A discussão pela Câmara de Vereadores de um projeto de lei proibindo a utilização da chamada linguagem neutra nas escolas de Araucária é uma daquelas situações que, infelizmente, fazem com que algumas pessoas se coloquem a questionar até que ponto a Casa de Leis e/ou alguns parlamentares estão realmente comprometidos com demandas relevantes para nossa população.

A propositura do projeto em questão faz com que a Casa, os vereadores e seus servidores percam tempo com algo que efetivamente não é um problema e nem uma necessidade para a cidade neste momento. O tal projeto é tão útil quanto água em pó. É tão necessário quanto uma norma proibindo a soltura de bombas atômicas em Araucária.

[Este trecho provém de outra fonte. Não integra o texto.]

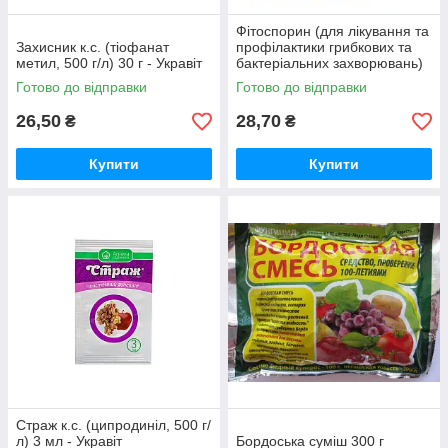
Фітоспорин (для лікування та
Захисник к.с. (тіофанат
профілактики грибкових та
метил, 500 г/л) 30 г - Укравіт
бактеріальних захворювань)
10 г - Швидка допомога
Готово до відправки
Готово до відправки
26,50
28,70
₴
₴
Купити
Купити
Страж к.с. (ципродиніл, 500 г/
л) 3 мл - Укравіт
Бордоська суміш 300 г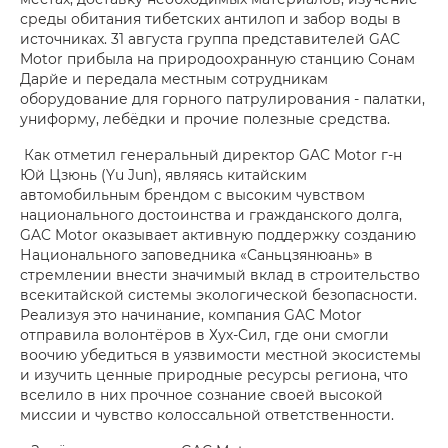
среды обитания тибетских антилоп и забор воды в
источниках. 31 августа группа представителей GAC
Motor прибыла на природоохранную станцию Сонам
Дарйе и передала местным сотрудникам
оборудование для горного патрулирования - палатки,
униформу, лебёдки и прочие полезные средства.
Как отметил генеральный директор GAC Motor г-н
Юй Цзюнь (Yu Jun), являясь китайским
автомобильным брендом с высоким чувством
национального достоинства и гражданского долга,
GAC Motor оказывает активную поддержку созданию
Национального заповедника «Саньцзянюань» в
стремлении внести значимый вклад в строительство
всекитайской системы экологической безопасности.
Реализуя это начинание, компания GAC Motor
отправила волонтёров в Хух-Сил, где они смогли
воочию убедиться в уязвимости местной экосистемы
и изучить ценные природные ресурсы региона, что
вселило в них прочное сознание своей высокой
миссии и чувство колоссальной ответственности.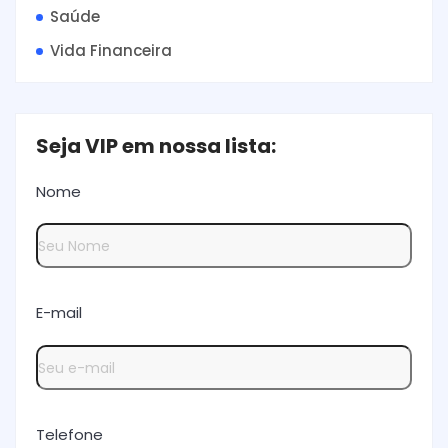
Saúde
Vida Financeira
Seja VIP em nossa lista:
Nome
E-mail
Telefone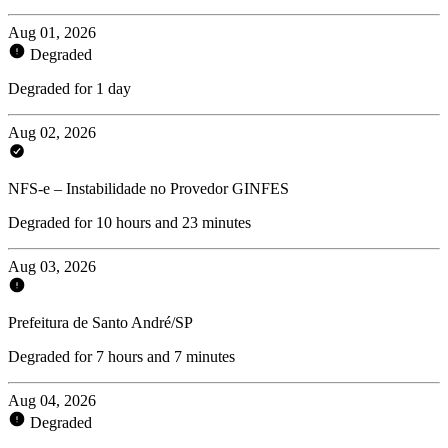
Aug 01, 2026
Degraded
Degraded for 1 day
Aug 02, 2026
NFS-e – Instabilidade no Provedor GINFES
Degraded for 10 hours and 23 minutes
Aug 03, 2026
Prefeitura de Santo André/SP
Degraded for 7 hours and 7 minutes
Aug 04, 2026
Degraded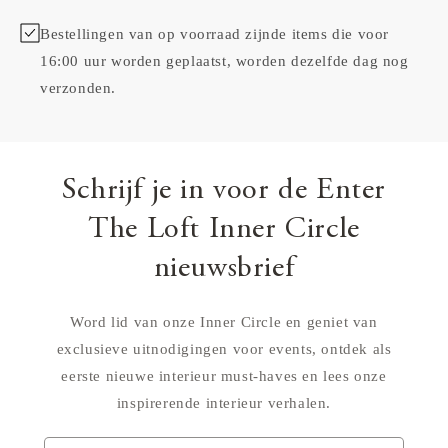
Bestellingen van op voorraad zijnde items die voor
16:00 uur worden geplaatst, worden dezelfde dag nog
verzonden.
Schrijf je in voor de Enter
The Loft Inner Circle
nieuwsbrief
Word lid van onze Inner Circle en geniet van
exclusieve uitnodigingen voor events, ontdek als
eerste nieuwe interieur must-haves en lees onze
inspirerende interieur verhalen.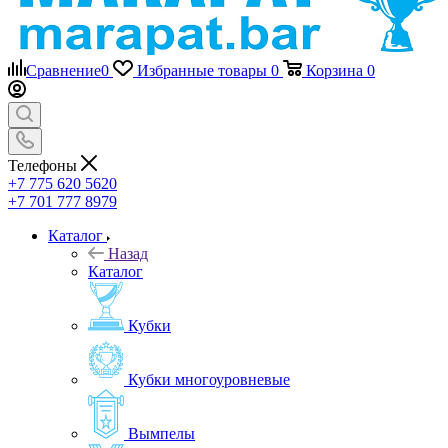
Сравнение
0
Избранные товары
0
Корзина
0
Телефоны
+7 775 620 5620
+7 701 777 8979
Каталог
Назад
Каталог
Кубки
Кубки многоуровневые
Вымпелы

Isto porque não há relatos de que professores estejam impondo aos seus alunos que utilizem o chamado gênero neutro. Da mesma forma, não há relatos de alunos ou mesmo pais que tenham sido constrangidos a o usarem. Ora, então se não é um problema, por qual razão gastarmos energia com tal discussão neste momento?

Perder tempo com esse tipo de discussão interessa apenas a um minúsculo número de pessoas que gosta de trazer à baila assuntos que efetivamente não são de competência municipal e que, se um dia houver a necessidade de regulamentação, serão tratadas junto ao Congresso Nacional.

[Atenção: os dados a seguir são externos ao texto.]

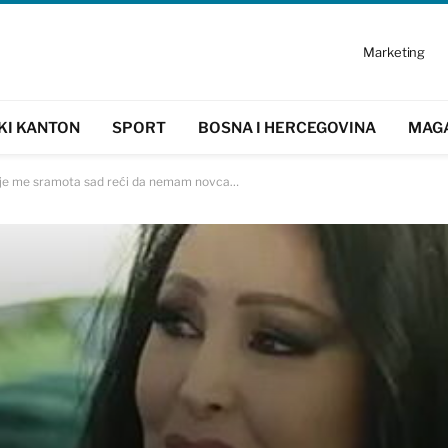
Marketing
KI KANTON
SPORT
BOSNA I HERCEGOVINA
MAG
nije me sramota sad reći da nemam novca…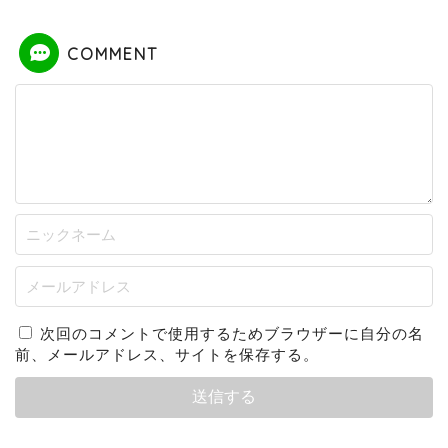
COMMENT
次回のコメントで使用するためブラウザーに自分の名
前、メールアドレス、サイトを保存する。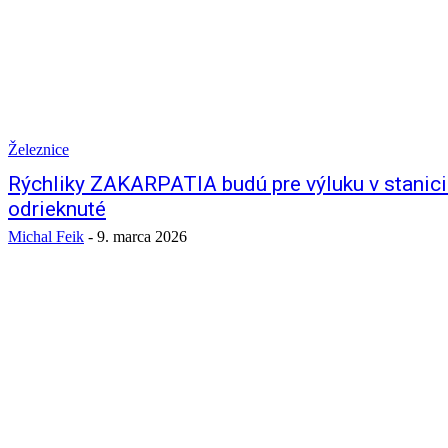
Železnice
Rýchliky ZAKARPATIA budú pre výluku v stanici
odrieknuté
Michal Feik
-
9. marca 2026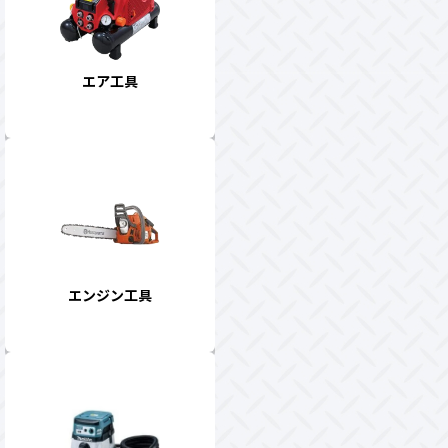
エア工具
エンジン工具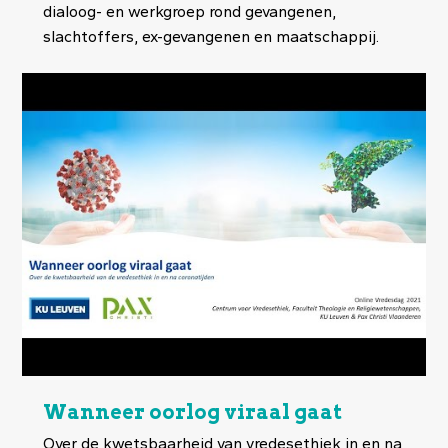
dialoog- en werkgroep rond gevangenen,
slachtoffers, ex-gevangenen en maatschappij.
Wanneer oorlog viraal gaat
Over de kwetsbaarheid van vredesethiek in en na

Precisamos urgentemente focar no que é realmente necessário. Trabalhar pelo que é de interesse da coletividade e de competência municipal. Do contrário, a Câmara perde relevância. O vereador vira o “tio do grupo de zap” da família que transforma tudo em bandeira política.

Felizmente, no caso concreto, a Câmara rejeitou a matéria. Fez bem para sua história. Fez bem à coletividade em não criar mais uma lei desnecessária. Em não alimentar mais uma polêmica que no fundo não é polêmica coisíssima nenhuma. Pensemos nisso e boa leitura!